Bruce Springsteen is often referred to as the hardest-working man in show business, and for decades he's been intent on proving he deserves the title. Although he's pushing sixty-three, it seems as if he releases a new album, or pens a rousing sociopolitical anthem, about as often as you have lunch. So if you want to feel like even more of a waste of oxygen the next time you're stuffing a turkey sub into your mouth, consider this: Wrecking Ball, the Boss's seventeenth (seventeenth!) studio album, is set for release March 6.
The album, which manager Jon Landau refers to as an "ambitious, big-picture piece of work," features eleven new tracks, as well as two bonus recordings that are available on a special edition of the disc. Three of the songs — "Land of Hope and Dreams," "American Land," and "Wrecking Ball" — have been prominently featured on various E Street tours, and are making their studio debuts on this album. The record is also purported to feature saxophonist Clarence Clemons's final recordings, before he passed away in June 2011.

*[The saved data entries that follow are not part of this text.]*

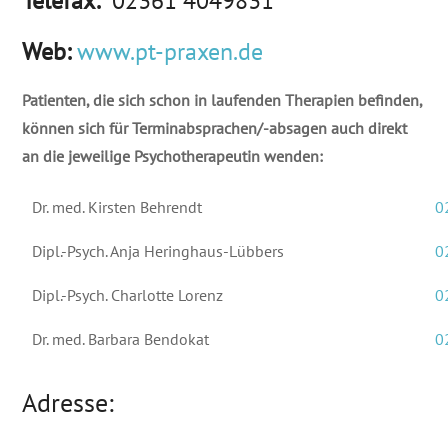
Telefax:
02361 4049831
Web:
www.pt-praxen.de
Patienten, die sich schon in laufenden Therapien befinden,
können sich für Terminabsprachen/-absagen auch direkt
an die jeweilige Psychotherapeutin wenden:
Dr. med. Kirsten Behrendt
0
Dipl.-Psych. Anja Heringhaus-Lübbers
0
Dipl.-Psych. Charlotte Lorenz
0
Dr. med. Barbara Bendokat
0
Adresse: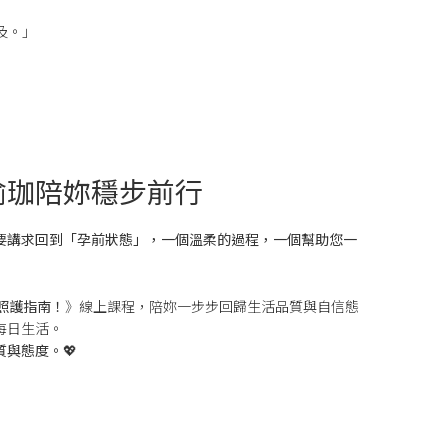
及。」
瑜珈陪妳穩步前行
要講求回到「孕前狀態」，一個溫柔的過程，一個幫助您一
照護指南！
》線上課程，陪妳一步步回歸生活品質與自信態
每日生活。
質與態度。
💖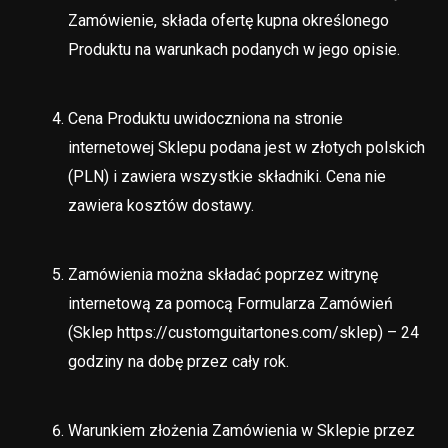
Zamówienie, składa ofertę kupna określonego
Produktu na warunkach podanych w jego opisie.
Cena Produktu uwidoczniona na stronie
internetowej Sklepu podana jest w złotych polskich
(PLN) i zawiera wszystkie składniki. Cena nie
zawiera kosztów dostawy.
Zamówienia można składać poprzez witrynę
internetową za pomocą Formularza Zamówień
(Sklep https://customguitartones.com/sklep) – 24
godziny na dobę przez cały rok.
Warunkiem złożenia Zamówienia w Sklepie przez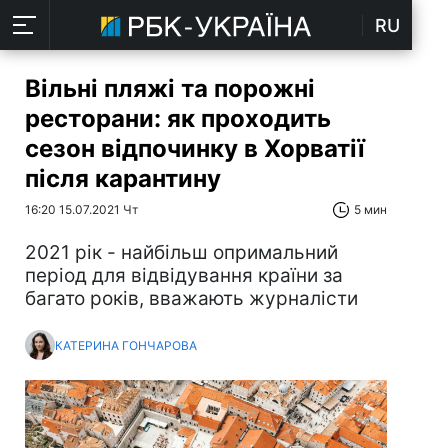
RU
Вільні пляжі та порожні
ресторани: як проходить
сезон відпочинку в Хорватії
після карантину
16:20 15.07.2021 Чт
5 мин
2021 рік - найбільш опримальний
період для відвідування країни за
багато років, вважають журналісти
КАТЕРИНА ГОНЧАРОВА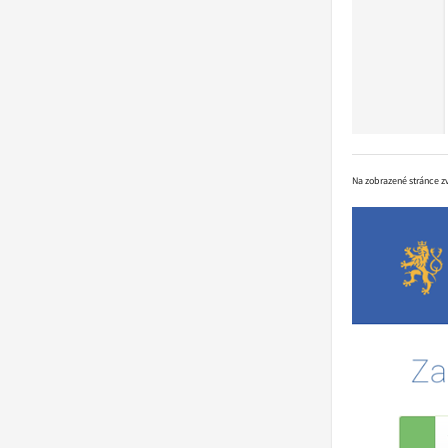
Na zobrazené stránce z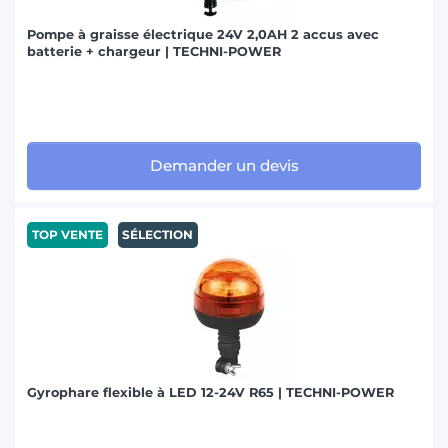
Pompe à graisse électrique 24V 2,0AH 2 accus avec
batterie + chargeur | TECHNI-POWER
Demander un devis
TOP VENTE
SÉLECTION
Gyrophare flexible à LED 12-24V R65 | TECHNI-POWER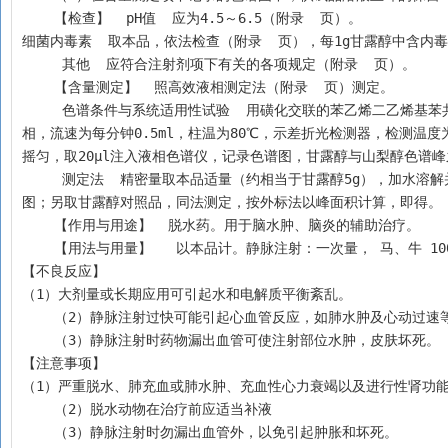
    【检查】  pH值  应为4.5～6.5（附录  页）。 
细菌内毒素  取本品，依法检查（附录  页），每1g甘露醇中含内毒素
     其他  应符合注射剂项下有关的各项规定（附录  页）。
    【含量测定】  照高效液相测定法（附录  页）测定。
     色谱条件与系统适用性试验  用磺化交联的苯乙烯二乙烯基苯共聚物为填充剂的强阳离子钙型交换柱（或分离效能相当的色谱柱），以水为流动
相，流速为每分钟0.5ml，柱温为80℃，示差折光检测器，检测温度为
摇匀，取20µl注入液相色谱仪，记录色谱图，甘露醇与山梨醇色谱峰
     测定法  精密量取本品适量（约相当于甘露醇5g），加水溶解并定量稀释制成每1ml中含5mg的溶液，精密量取20µl，注入液相色谱仪，记录色谱
图；另取甘露醇对照品，同法测定，按外标法以峰面积计算，即得。
    【作用与用途】  脱水药。用于脑水肿、脑炎的辅助治疗。
    【用法与用量】   以本品计。静脉注射：一次量， 马、牛 1000
【不良反应】
（1）大剂量或长期应用可引起水和电解质平衡紊乱。
    （2）静脉注射过快可能引起心血管反应，如肺水肿及心动过速
    （3）静脉注射时药物漏出血管可使注射部位水肿，皮肤坏死。
【注意事项】
（1）严重脱水、肺充血或肺水肿、充血性心力衰竭以及进行性肾功
    （2）脱水动物在治疗前应适当补液
    （3）静脉注射时勿漏出血管外，以免引起肿胀和坏死。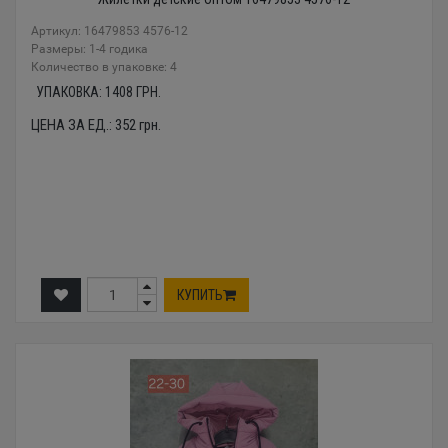
Артикул: 16479853 4576-12
Размеры: 1-4 годика
Количество в упаковке: 4
УПАКОВКА:
1408
ГРН.
ЦЕНА ЗА ЕД.:
352
грн.
КУПИТЬ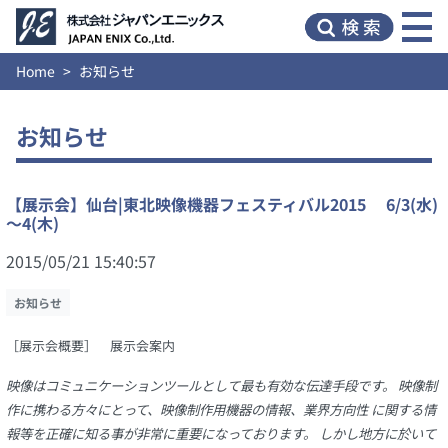
Home
お知らせ
お知らせ
【展示会】仙台|東北映像機器フェスティバル2015 6/3(水)
～4(木)
2015/05/21 15:40:57
お知らせ
［展示会概要］ 展示会案内
映像はコミュニケーションツールとして最も有効な伝達手段です。 映像制
作に携わる方々にとって、映像制作用機器の情報、業界方向性 に関する情
報等を正確に知る事が非常に重要になっております。 しかし地方に於いて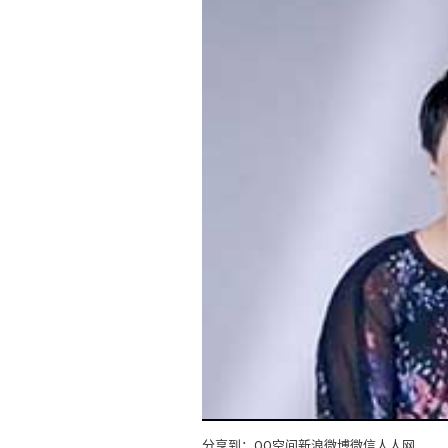
分享到：
QQ空间
新浪微博
微信
人人网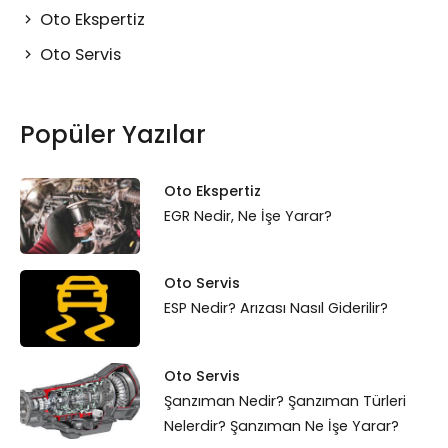
Oto Ekspertiz
Oto Servis
Popüler Yazılar
Oto Ekspertiz
EGR Nedir, Ne İşe Yarar?
Oto Servis
ESP Nedir? Arızası Nasıl Giderilir?
Oto Servis
Şanzıman Nedir? Şanzıman Türleri
Nelerdir? Şanzıman Ne İşe Yarar?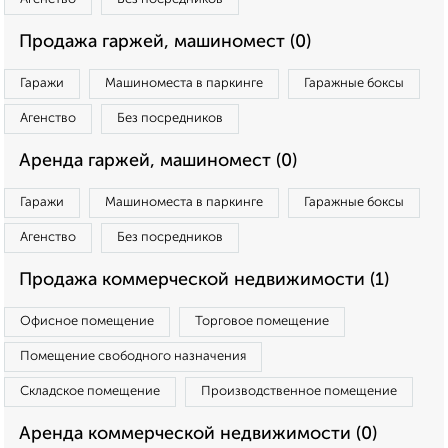
Продажа гаржей, машиномест (0)
Гаражи
Машиноместа в паркинге
Гаражные боксы
Агенство
Без посредников
Аренда гаржей, машиномест (0)
Гаражи
Машиноместа в паркинге
Гаражные боксы
Агенство
Без посредников
Продажа коммерческой недвижимости (1)
Офисное помещение
Торговое помещение
Помещение свободного назначения
Складское помещение
Производственное помещение
Аренда коммерческой недвижимости (0)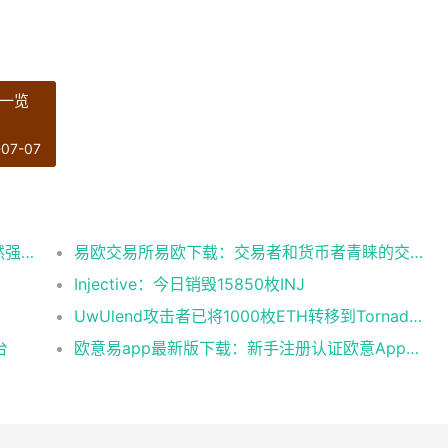
一览
-07-07
Glassnode：比特币投资者整体盈利能力仍然强劲，更大的波动即将到来
易欧交易所易欧下载：交易者和货币者青睐的交易平台
Injective：今日销毁15850枚INJ
UwUlend攻击者已将1000枚ETH转移到Tornado Cash
台
欧意易app最新版下载：新手注册认证欧意App下载操作教程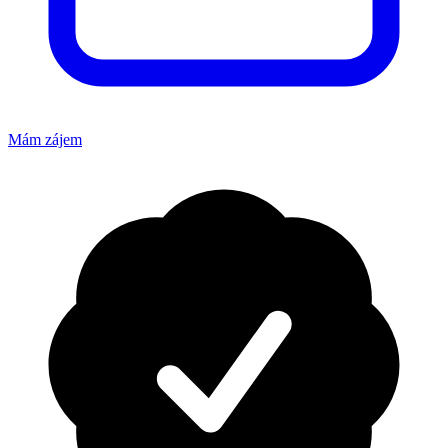
Mám zájem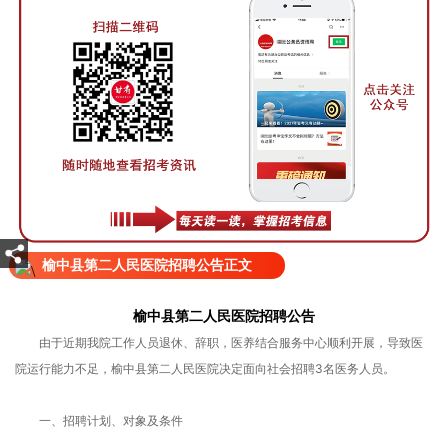
榆中县第二人民医院招聘公告正文
榆中县第二人民医院招聘公告
由于近期我院工作人员退休、辞职，医养结合服务中心顺利开展，导致医
院运行能力不足，榆中县第二人民医院决定面向社会招聘3名医务人员。
一、招聘计划、对象及条件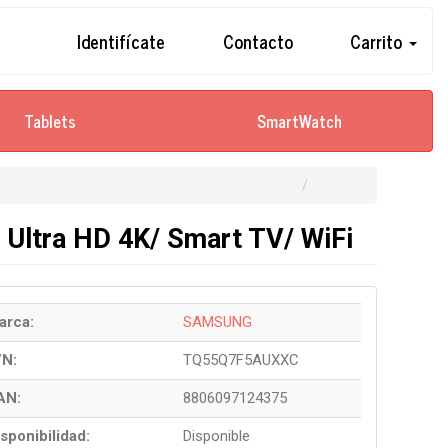
Identifícate
Contacto
Carrito
Tablets
SmartWatch
Ultra HD 4K/ Smart TV/ WiFi
arca:
SAMSUNG
/N:
TQ55Q7F5AUXXC
AN:
8806097124375
sponibilidad:
Disponible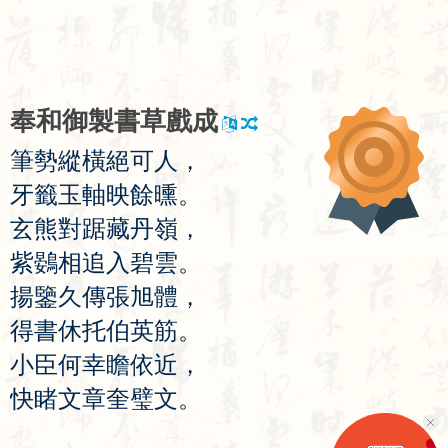
奉
和
御
製
書
草
戲
成
筆
勢
縱
橫
絕
可
人
，
牙
籤
玉
軸
映
餘
曛
。
玄
熊
對
踞
藏
丹
嶺
，
紫
鷃
相
追
入
碧
雲
。
揚
鑒
久
傳
張
旭
體
，
得
書
休
托
伯
英
筋
。
小
臣
何
幸
瞻
依
近
，
快
睹
文
章
奎
璧
文
。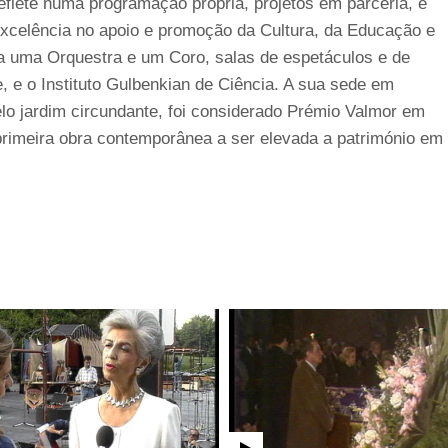
reflete numa programação própria, projetos em parceria, e
excelência no apoio e promoção da Cultura, da Educação e
da uma Orquestra e um Coro, salas de espetáculos e de
, e o Instituto Gulbenkian de Ciência. A sua sede em
elo jardim circundante, foi considerado Prémio Valmor em
rimeira obra contemporânea a ser elevada a património em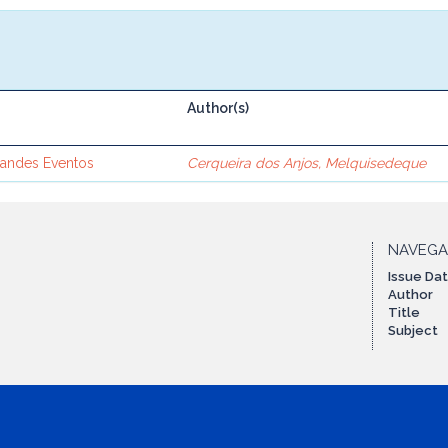
Author(s)
randes Eventos
Cerqueira dos Anjos, Melquisedeque
NAVEG
Issue Da
Author
Title
Subject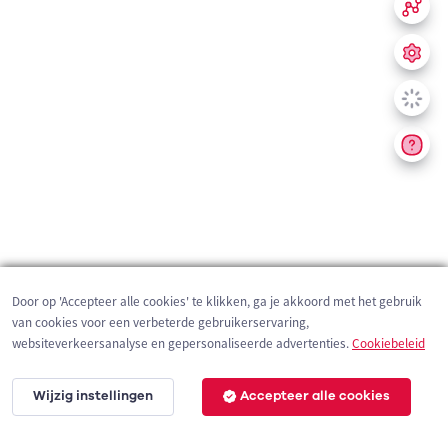
Door op 'Accepteer alle cookies' te klikken, ga je akkoord met het gebruik
van cookies voor een verbeterde gebruikerservaring,
websiteverkeersanalyse en gepersonaliseerde advertenties.
Cookiebeleid
Wijzig instellingen
Accepteer alle cookies
200 m
©
OpenStreetMap
contributors,
Tracestrack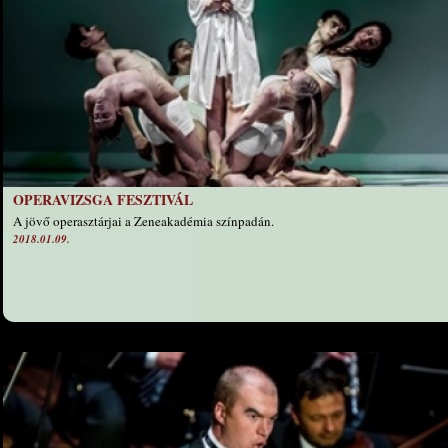
OPERAVIZSGA FESZTIVÁL
A jövő operasztárjai a Zeneakadémia színpadán.
2018.01.09.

A music video for the first single, "We Take Care Of Our Own," was released two days ago, and as you can tell from the clip it's pretty much classic Springsteen. There are shots of the Boss brooding and swinging his guitar like a pair of giant testicles; there's a standard, up-tempo rock beat that will sound much better live; and there are bitter, snarling lyrics about false patriotism, interspersed with lingering shots of a post 9/11 Manhattan skyline. Pretty standard Bruce fare, really, but you know what they say: "If it ain't broke, don't go in there and fuck shit up with your bullshit." After forty years and seventeen studio albums, the Boss can rhyme "wherever this flag's flown" with "the Super Dome" if he damn well wants to.